Zum Beispiel? Brückmann:
Etwa, indem wir gemeinsam mit den
jetzigen Heimleitungen Gesprächskreise organisiert haben oder
den ehemaligen Heimkindern Einsicht in ihre Akten ermöglichten.
Wir standen immer wieder mit Informationen zur Verfügung, zum
Beispiel in der Breitenau. Das wird auch gern genutzt. Seit der
Ankündigung der Entschuldigung haben wir viele Rückmeldungen
ehemaliger Heimkinder bekommen, die sagen: "Das finden wir gut".
Wichtig ist mir auch die Feststellung, dass die Aufarbeitung bei uns
nicht erst jetzt begonnen hat: Bereits 1988 haben wir eine
Untersuchung der Heimerziehung in den Nachkriegsjahren veranlasst und
diese auch publiziert.
An wen können sich ehemalige
Heimkinder wenden, die ihre Biografien aufarbeiten wollen?
Brückmann:
Am besten an unseren zuständigen
Mitarbeiter, Klaus Lehning, unter Tel. 0561 / 10 04-23 86. Inzwischen
hört man in der Diskussion die Forderung nach einem Fonds, um
den Misshandelten auch finanziell helfen zu können.
Werden
Sie so etwas einrichten? Brückmann:
Die Problematik von möglichen
Schadensersatzforderungen stellt sich schwierig dar. Das lässt
sich nur im Einzelfall rechtlich klären. Es kommen auch immer
wieder Nachfragen, wenn es um Rentenansprüche geht. Wir sind da
behilflich, aber letztendlich entscheiden die
Rentenversicherungsträger darüber, ob sie die gearbeitete
Zeit im Nachhinein anerkennen.
Die Grünen im
Schwalm-Eder-Kreis haben es gefordert, Buchautor Wensierski hat es
angeregt: Wird in der Breitenau ein Museum eingerichtet, das an die
Heimkinder der Zeit bis 1970 erinnert? Brückmann:
Die Überlegungen gibt es bei uns
schon länger. Wir haben für den 9. Juni zu einer Fachtagung
in den Kalmenhof nach Idstein eingeladen und haben schon über
100 Anmeldungen. Dort werden der Staatssekretär aus dem
hessischen Sozialministerium, Vertreter hessischer Jugendämter,
des Bundesfamilienministeriums sowie Wissenschaftler gemeinsam mit
Betroffenen über die Aufarbeitung der Heimerziehung in den 50er-
und 60er-Jahren diskutieren. In diesem breiten Forum wollen wir auch
darüber sprechen, ob eine Ausstellung erarbeitet werden soll,
wie sie inhaltlich gestaltet werden könnte und ob eine
Angliederung an die Gedenkstätte Breitenau sinnvoll wäre.

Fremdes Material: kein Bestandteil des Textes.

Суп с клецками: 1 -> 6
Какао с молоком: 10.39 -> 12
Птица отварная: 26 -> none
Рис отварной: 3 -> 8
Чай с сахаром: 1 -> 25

Welche Art von Heimen gibt es heute in der Trägerschaft
des LWV? Brückmann:
Wir haben noch zwei Jugendheime. Eines
in Wabern und eines in Idstein. Die Platzzahlen in den Heimen wie
auch in den Gruppen liegen aber deutlich unter denen vor 30 Jahren.
Seit der Reform ab 1969 ist man auf Alternativen umgestiegen, weg von
der stationären Versorgung und zum Beispiel hin zu
Erziehungsstellen in Familien. Auch gibt es Modelle von dezentralen
Wohngruppen, teilstationäre und ambulante Angebote. Das ist in
vielen Fällen nicht nur kostengünstiger, sondern auch
besser für die Kinder und Jugendlichen. Wir versuchen, immer
mehr dahin zu kommen, dass die Hilfe zu den Betroffenen geht anstatt
umgekehrt.
Die Misshandlungen, die heute angeprangert
werden, waren damals nur möglich, weil niemand hingesehen hat.
Wie werden die Heime heutzutage kontrolliert? Brückmann:
Die Kontrolle fehlte damals, Teilen
des Personals fehlte die fachliche Qualifikation, und die
Gesellschaft insgesamt war viel autoritärer als heute. Heute
sind in den Heimen qualifizierte Pädagogen tätig. Die
Heimaufsicht liegt bei den Jugendämtern, Kinder und Jugendliche
werden gezielt über ihre Rechte aufgeklärt. Ich selbst bin
sehr sensibel, wenn ich Hinweise aus den Einrichtungen bekommen
sollte, gehe ich auch persönlich darauf ein.